Pour son premier meeting de campagne, samedi, Francois Bayrou n'a pas manqué de noter combien il lui semblait avoir inspiré l'ensemble de la classe politique sur le thème "Made in France". © PHOTOPQR/SUD OUEST / MAXPPP
Trois jours après son annonce officielle de candidature, François Bayrou savoure la petite cour que lui font ses rivaux. Il est vrai que depuis quinze jours, les mains se tendent de tous les côtés : il y a euFrancois Hollande, Claude Guéant, Eva Joly...

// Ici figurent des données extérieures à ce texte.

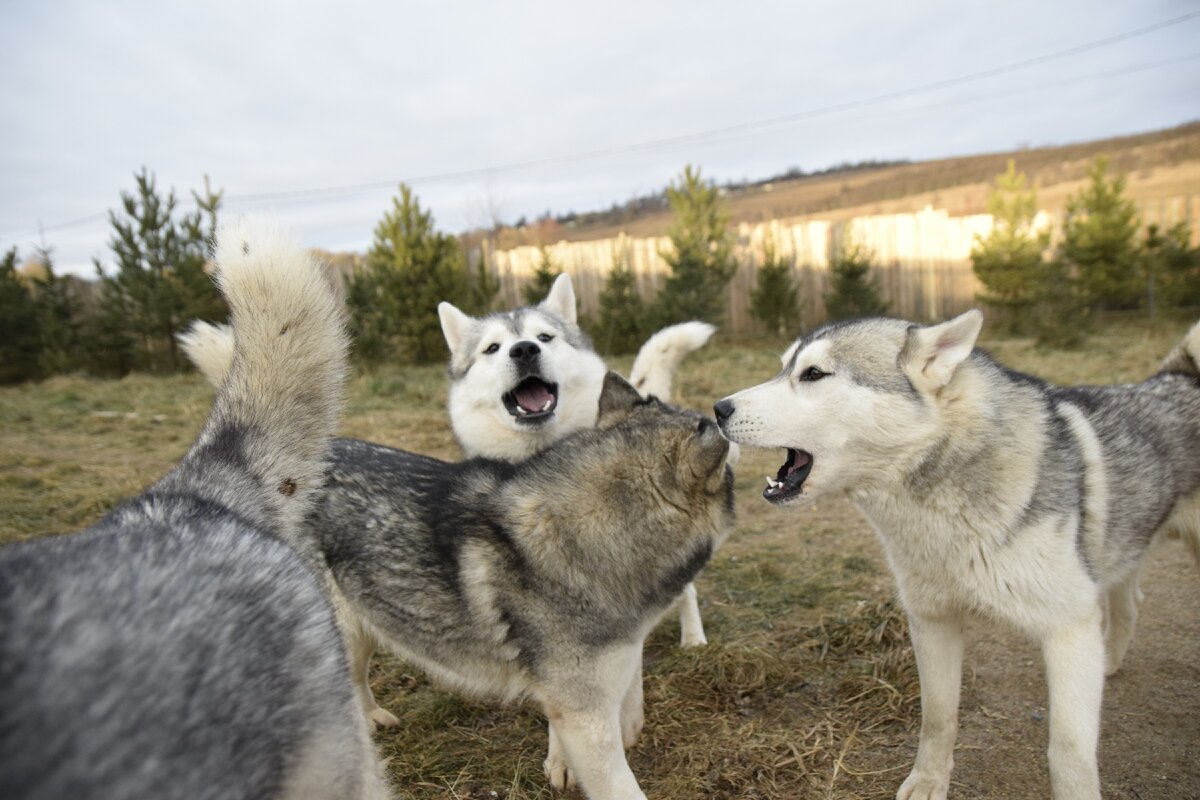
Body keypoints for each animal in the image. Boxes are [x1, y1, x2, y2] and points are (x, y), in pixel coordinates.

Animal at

Même Jean-Francois Copé, le patron de l'UMP, d'ordinaire à la pointe de la "riposte", a complimenté le candidat centriste, lundi, lors d'une convention programmatique de l'UMP, sur un thème précis : le fameux "produire en France". La petite phrase n'a presque pas été relevée. Mais pour son premier meeting de campagne, samedi, sur ses terres béarnaises, François Bayrou n'a pas manqué de noter combien il lui semblait avoir inspiré l'ensemble de la classe politique sur ce thème, dont il a fait un axe central de sa campagne.

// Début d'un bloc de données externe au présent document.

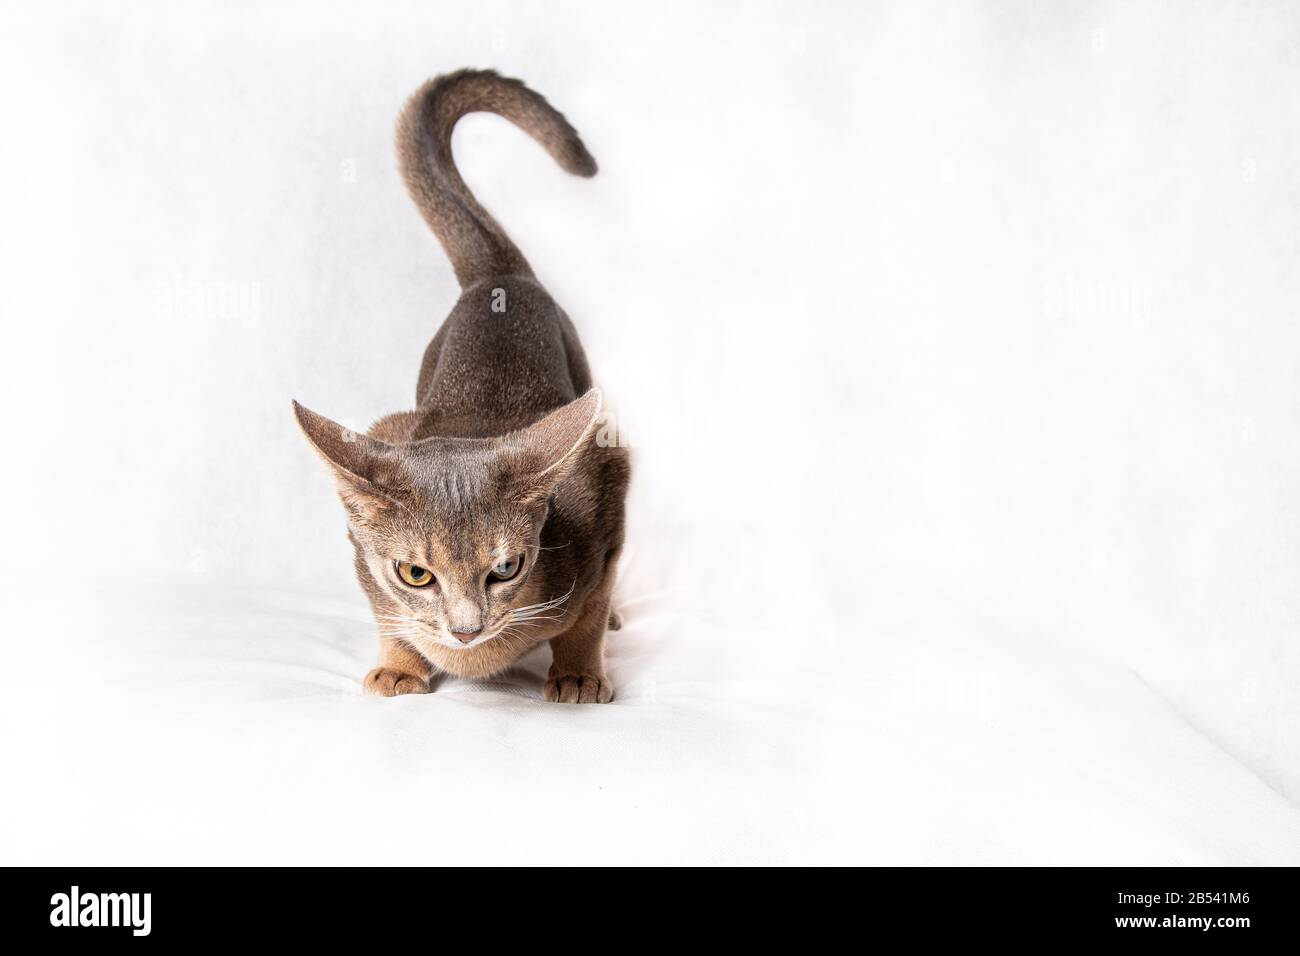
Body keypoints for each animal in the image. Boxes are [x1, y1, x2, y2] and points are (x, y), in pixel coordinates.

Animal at [295, 69, 629, 702]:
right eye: (415, 574)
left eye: (505, 569)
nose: (466, 630)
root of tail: (499, 276)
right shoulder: (364, 544)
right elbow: (385, 608)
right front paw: (401, 664)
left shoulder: (605, 474)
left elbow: (590, 612)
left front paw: (577, 673)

Dans une salle du stade de la Section paloise ornée d'un velum aux couleurs du club, où étaient attablés plusieurs centaines de militants - avec au menu, une "garbure", tradition locale oblige -, le candidat centriste s'est donc félicité que ses idées "trouvent un écho dans toute la politique française". Après avoir, en bon prof, refait la "généalogie de la crise", François Bayrou s'est même attardé sur ce thème, non sans gourmandise.
"Mes idées progressent"
"Je suis heureux, comblé, plein d'aise de voir que ceux qui étaient sourds et aveugles retrouvent la vue, l'ouïe et les sens des priorités", s'est-il moqué. Il a confié avoir été surpris et enchanté, mardi matin, alors qu'il se rasait, d'entendre à la radio "un dirigeant socialiste expliquer que le programme de François Hollande c'était : production et éducation". "Je me suis dit : Tiens, mes idées progressent !" Cerise sur le gâteau, le député du Béarn a ravi l'assistance en faisant mine de se réjouir que Nicolas Sarkozy lui-même ait annoncé participer bientôt à une "table ronde" sur la question, en Savoie.

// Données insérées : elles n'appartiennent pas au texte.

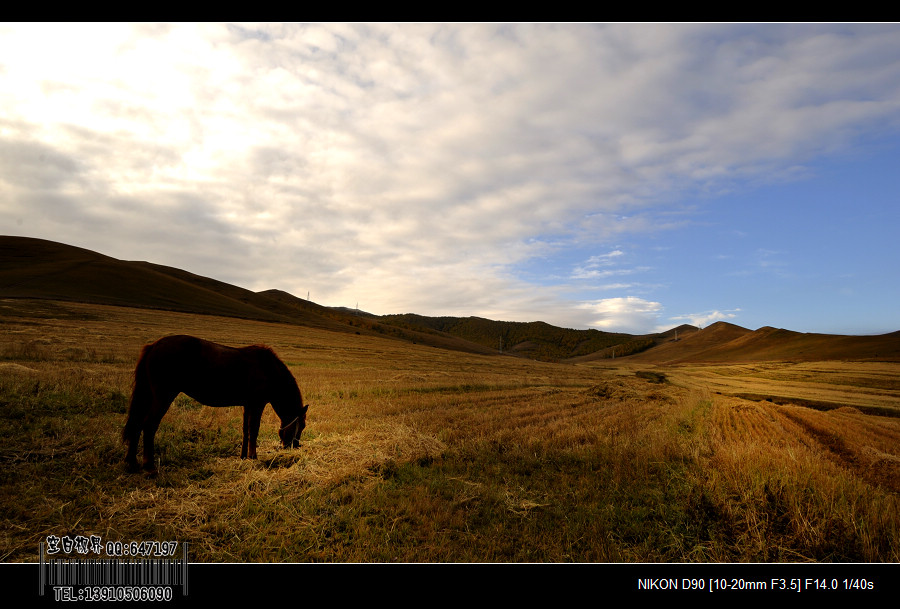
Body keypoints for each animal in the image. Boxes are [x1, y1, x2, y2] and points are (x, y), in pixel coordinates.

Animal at [122, 334, 310, 472]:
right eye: (301, 426)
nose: (294, 446)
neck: (268, 368)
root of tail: (154, 346)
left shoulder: (248, 404)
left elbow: (246, 430)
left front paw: (244, 456)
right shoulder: (257, 404)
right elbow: (254, 430)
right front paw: (253, 457)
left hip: (148, 395)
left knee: (137, 424)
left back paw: (132, 464)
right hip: (163, 397)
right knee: (149, 426)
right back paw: (149, 466)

Le matin même, Robert Rochefort, le "M. Made in France" du MoDem, expliquait vouloir lancer un nouveau label : le "Made in Bayrou". "Le problème, c'est que François préfère le mot fabriqué, c'est sûr que ça sonne moins bien", a-t-il regretté, amusé.
Pas sûr que ce discours taquin soit du goût de Christian Estrosi et d'Yves Jego, qui revendiquent, eux aussi, d'avoir été les premiers à proposer l'idée. Le premier tweetait même cette semaine : "À Bercy, j'étais le seul à prôner le fabriquer en France et on m'accusait de protectionnisme. Aujourd'hui, même Bayrou en parle." Et l'ex-secrétaire d'État à l'Outre-mer, à la base du label "Origine France Garantie" proposé aux industriels depuis mai 2011, de répondre, crâneur : "Pas tout à fait seul, mon cher Christian."
Samedi, pour enfoncer le clou - outre une "déclaration de guerre" typiquement bayrouiste à" la bipolarisation absurde de la vie politique" -, Francois Bayrou a pris le soin de préciser (un peu) sa méthode : cinq axes pour plus et mieux produire en France, mais aussi acheter français. D'abord, "mobiliser le pays", (quelque chose qui "ressemblerait au commissariat au plan"), changer le climat social, faciliter et simplifier la production en France (et notamment le droit du travail), relever l'image de marque française et enfin trouver une strategie européenne". Un plan qui devrait être présenté en détails, début 2012, à l'occasion des forums thématiques qui serviront à mettre en scène le programme du candidat Bayrou.